*What you should do*:
Copy the lines of the entries exactly, from the opening one to the one holding "zu danken, dass", and leave out everything after.

*Records for processing*:

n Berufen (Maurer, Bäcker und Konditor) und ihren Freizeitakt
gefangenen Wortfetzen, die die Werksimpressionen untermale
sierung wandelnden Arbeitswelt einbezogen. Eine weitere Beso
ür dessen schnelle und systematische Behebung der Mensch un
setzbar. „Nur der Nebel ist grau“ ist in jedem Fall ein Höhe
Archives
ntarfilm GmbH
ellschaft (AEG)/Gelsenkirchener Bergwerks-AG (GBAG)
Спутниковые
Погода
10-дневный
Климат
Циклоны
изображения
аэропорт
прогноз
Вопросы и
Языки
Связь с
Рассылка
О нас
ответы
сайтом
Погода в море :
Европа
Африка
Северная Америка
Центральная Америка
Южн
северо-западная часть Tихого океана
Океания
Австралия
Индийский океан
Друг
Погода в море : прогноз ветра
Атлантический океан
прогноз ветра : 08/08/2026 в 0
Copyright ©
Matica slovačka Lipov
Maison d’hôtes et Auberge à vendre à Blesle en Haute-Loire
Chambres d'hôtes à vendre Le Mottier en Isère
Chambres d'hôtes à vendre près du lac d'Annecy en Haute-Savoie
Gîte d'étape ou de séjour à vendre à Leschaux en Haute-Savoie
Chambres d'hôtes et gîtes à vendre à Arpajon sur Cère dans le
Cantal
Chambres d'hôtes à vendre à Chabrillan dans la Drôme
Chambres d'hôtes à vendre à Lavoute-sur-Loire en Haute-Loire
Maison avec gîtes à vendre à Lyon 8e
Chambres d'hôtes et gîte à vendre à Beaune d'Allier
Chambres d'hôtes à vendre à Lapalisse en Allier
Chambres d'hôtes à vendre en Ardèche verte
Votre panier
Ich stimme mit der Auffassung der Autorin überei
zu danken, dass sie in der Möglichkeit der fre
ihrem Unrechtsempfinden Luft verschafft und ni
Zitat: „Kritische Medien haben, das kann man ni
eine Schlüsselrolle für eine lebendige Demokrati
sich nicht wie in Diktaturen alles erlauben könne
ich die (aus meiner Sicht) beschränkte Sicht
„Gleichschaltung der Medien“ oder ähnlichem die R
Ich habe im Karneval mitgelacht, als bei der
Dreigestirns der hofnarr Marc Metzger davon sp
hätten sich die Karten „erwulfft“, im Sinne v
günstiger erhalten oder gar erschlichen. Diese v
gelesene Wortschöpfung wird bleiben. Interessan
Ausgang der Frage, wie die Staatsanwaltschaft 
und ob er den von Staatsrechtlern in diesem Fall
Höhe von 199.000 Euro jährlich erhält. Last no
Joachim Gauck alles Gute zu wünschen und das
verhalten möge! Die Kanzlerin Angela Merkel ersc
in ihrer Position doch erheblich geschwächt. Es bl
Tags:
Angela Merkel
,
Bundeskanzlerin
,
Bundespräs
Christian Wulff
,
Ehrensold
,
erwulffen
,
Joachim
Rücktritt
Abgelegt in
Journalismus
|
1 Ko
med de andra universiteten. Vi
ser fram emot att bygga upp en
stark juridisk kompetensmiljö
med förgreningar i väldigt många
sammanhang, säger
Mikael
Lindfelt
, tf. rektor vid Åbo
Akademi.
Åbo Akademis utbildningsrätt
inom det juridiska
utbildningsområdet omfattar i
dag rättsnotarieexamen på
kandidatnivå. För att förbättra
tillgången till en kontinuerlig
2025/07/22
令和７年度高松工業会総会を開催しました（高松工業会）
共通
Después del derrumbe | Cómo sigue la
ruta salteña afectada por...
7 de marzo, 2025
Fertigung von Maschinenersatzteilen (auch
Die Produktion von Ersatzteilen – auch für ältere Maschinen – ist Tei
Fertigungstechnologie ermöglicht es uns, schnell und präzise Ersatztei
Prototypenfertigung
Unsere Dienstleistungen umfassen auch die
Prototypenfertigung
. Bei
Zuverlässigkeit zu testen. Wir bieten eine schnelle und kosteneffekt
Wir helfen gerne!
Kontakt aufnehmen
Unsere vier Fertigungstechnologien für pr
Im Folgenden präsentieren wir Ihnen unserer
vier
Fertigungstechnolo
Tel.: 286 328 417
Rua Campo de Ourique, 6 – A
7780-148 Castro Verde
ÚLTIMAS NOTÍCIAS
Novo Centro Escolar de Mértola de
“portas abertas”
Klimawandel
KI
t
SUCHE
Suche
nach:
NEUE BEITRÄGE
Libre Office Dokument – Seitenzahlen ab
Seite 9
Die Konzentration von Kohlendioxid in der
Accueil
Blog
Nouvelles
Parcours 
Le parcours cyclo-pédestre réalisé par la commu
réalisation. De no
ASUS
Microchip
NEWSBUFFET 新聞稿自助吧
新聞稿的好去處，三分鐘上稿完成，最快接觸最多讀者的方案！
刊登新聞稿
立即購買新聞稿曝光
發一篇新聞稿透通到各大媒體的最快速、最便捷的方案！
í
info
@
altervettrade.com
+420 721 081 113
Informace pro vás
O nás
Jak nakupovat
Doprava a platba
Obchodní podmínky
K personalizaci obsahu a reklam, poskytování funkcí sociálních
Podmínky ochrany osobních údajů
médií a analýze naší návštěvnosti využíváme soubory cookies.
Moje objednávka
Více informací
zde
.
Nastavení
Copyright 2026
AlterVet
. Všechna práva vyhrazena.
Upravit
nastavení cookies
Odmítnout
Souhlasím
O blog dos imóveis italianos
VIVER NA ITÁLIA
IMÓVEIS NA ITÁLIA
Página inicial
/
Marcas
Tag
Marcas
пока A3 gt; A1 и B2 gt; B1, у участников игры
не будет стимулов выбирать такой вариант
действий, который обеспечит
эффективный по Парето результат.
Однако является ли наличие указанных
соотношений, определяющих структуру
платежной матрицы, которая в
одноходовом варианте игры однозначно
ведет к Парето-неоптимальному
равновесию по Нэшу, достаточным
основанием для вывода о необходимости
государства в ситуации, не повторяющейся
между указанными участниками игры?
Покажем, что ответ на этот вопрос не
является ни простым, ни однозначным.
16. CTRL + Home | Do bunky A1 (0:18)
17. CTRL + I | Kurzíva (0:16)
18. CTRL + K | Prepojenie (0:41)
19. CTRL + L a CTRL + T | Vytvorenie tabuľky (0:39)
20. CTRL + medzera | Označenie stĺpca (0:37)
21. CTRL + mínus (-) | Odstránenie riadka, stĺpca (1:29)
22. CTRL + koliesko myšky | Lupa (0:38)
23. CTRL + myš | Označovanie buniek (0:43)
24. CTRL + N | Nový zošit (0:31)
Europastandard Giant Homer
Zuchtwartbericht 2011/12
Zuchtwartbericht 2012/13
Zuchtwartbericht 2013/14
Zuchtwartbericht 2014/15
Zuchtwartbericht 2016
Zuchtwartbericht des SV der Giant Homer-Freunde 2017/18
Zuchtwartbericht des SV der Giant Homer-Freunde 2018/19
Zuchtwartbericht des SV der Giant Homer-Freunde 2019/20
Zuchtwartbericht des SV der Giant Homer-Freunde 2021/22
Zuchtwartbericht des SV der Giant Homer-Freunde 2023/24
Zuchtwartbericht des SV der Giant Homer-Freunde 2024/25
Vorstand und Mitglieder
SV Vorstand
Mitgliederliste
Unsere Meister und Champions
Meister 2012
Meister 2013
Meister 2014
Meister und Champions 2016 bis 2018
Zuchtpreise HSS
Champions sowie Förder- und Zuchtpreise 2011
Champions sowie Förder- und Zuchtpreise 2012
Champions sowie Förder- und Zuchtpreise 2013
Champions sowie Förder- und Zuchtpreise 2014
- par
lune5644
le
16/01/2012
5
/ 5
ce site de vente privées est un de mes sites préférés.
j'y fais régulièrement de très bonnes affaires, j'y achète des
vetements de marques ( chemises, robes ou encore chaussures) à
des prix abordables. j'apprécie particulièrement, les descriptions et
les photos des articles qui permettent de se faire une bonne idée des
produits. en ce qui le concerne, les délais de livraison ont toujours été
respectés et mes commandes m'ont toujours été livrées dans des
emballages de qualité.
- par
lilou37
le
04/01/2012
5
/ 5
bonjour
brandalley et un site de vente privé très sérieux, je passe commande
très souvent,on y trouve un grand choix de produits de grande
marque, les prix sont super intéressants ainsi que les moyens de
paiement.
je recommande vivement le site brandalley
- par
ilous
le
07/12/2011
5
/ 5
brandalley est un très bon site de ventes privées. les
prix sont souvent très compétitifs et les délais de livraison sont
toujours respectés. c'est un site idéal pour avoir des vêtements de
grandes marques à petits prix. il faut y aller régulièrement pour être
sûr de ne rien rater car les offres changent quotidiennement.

*Exercise response*:
n Berufen (Maurer, Bäcker und Konditor) und ihren Freizeitakt
gefangenen Wortfetzen, die die Werksimpressionen untermale
sierung wandelnden Arbeitswelt einbezogen. Eine weitere Beso
ür dessen schnelle und systematische Behebung der Mensch un
setzbar. „Nur der Nebel ist grau“ ist in jedem Fall ein Höhe
Archives
ntarfilm GmbH
ellschaft (AEG)/Gelsenkirchener Bergwerks-AG (GBAG)
Спутниковые
Погода
10-дневный
Климат
Циклоны
изображения
аэропорт
прогноз
Вопросы и
Языки
Связь с
Рассылка
О нас
ответы
сайтом
Погода в море :
Европа
Африка
Северная Америка
Центральная Америка
Южн
северо-западная часть Tихого океана
Океания
Австралия
Индийский океан
Друг
Погода в море : прогноз ветра
Атлантический океан
прогноз ветра : 08/08/2026 в 0
Copyright ©
Matica slovačka Lipov
Maison d’hôtes et Auberge à vendre à Blesle en Haute-Loire
Chambres d'hôtes à vendre Le Mottier en Isère
Chambres d'hôtes à vendre près du lac d'Annecy en Haute-Savoie
Gîte d'étape ou de séjour à vendre à Leschaux en Haute-Savoie
Chambres d'hôtes et gîtes à vendre à Arpajon sur Cère dans le
Cantal
Chambres d'hôtes à vendre à Chabrillan dans la Drôme
Chambres d'hôtes à vendre à Lavoute-sur-Loire en Haute-Loire
Maison avec gîtes à vendre à Lyon 8e
Chambres d'hôtes et gîte à vendre à Beaune d'Allier
Chambres d'hôtes à vendre à Lapalisse en Allier
Chambres d'hôtes à vendre en Ardèche verte
Votre panier
Ich stimme mit der Auffassung der Autorin überei
zu danken, dass sie in der Möglichkeit der fre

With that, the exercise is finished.